▶ Material to process
☆ ☆ ☆ ☆ ☆

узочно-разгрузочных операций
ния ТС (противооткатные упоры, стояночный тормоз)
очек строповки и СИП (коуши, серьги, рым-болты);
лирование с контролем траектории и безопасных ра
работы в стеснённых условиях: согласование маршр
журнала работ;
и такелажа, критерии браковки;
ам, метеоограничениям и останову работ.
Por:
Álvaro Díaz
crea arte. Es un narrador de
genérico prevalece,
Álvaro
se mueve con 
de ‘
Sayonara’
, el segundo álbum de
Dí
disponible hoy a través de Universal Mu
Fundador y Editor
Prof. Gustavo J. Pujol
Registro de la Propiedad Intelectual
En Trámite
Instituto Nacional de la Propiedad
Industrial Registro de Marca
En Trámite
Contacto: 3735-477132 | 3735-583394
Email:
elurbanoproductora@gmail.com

☆ ☆ ☆ ☆ ☆

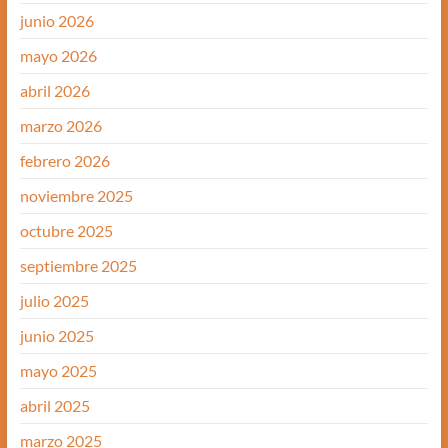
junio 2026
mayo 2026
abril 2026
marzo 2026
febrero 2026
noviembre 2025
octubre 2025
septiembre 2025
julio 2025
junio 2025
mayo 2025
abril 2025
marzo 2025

☆ ☆ ☆ ☆ ☆

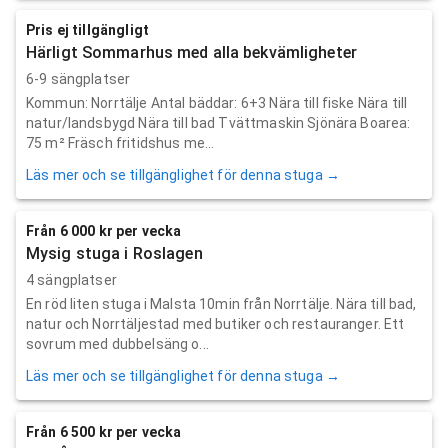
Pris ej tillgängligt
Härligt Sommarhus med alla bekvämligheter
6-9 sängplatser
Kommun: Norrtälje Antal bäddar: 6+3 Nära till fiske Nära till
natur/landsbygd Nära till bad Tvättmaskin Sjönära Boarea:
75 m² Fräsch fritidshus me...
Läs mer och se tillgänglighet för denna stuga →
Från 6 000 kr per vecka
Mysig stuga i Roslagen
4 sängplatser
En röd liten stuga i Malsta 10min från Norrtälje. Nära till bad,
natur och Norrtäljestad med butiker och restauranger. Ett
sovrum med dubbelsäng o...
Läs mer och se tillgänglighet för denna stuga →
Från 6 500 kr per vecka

☆ ☆ ☆ ☆ ☆

Could you set down, word for word, only the lines above from the line with "узочно-разгрузочных операций" to the line with "elurbanoproductora@gmail.com", including both?

узочно-разгрузочных операций
ния ТС (противооткатные упоры, стояночный тормоз)
очек строповки и СИП (коуши, серьги, рым-болты);
лирование с контролем траектории и безопасных ра
работы в стеснённых условиях: согласование маршр
журнала работ;
и такелажа, критерии браковки;
ам, метеоограничениям и останову работ.
Por:
Álvaro Díaz
crea arte. Es un narrador de
genérico prevalece,
Álvaro
se mueve con 
de ‘
Sayonara’
, el segundo álbum de
Dí
disponible hoy a través de Universal Mu
Fundador y Editor
Prof. Gustavo J. Pujol
Registro de la Propiedad Intelectual
En Trámite
Instituto Nacional de la Propiedad
Industrial Registro de Marca
En Trámite
Contacto: 3735-477132 | 3735-583394
Email:
elurbanoproductora@gmail.com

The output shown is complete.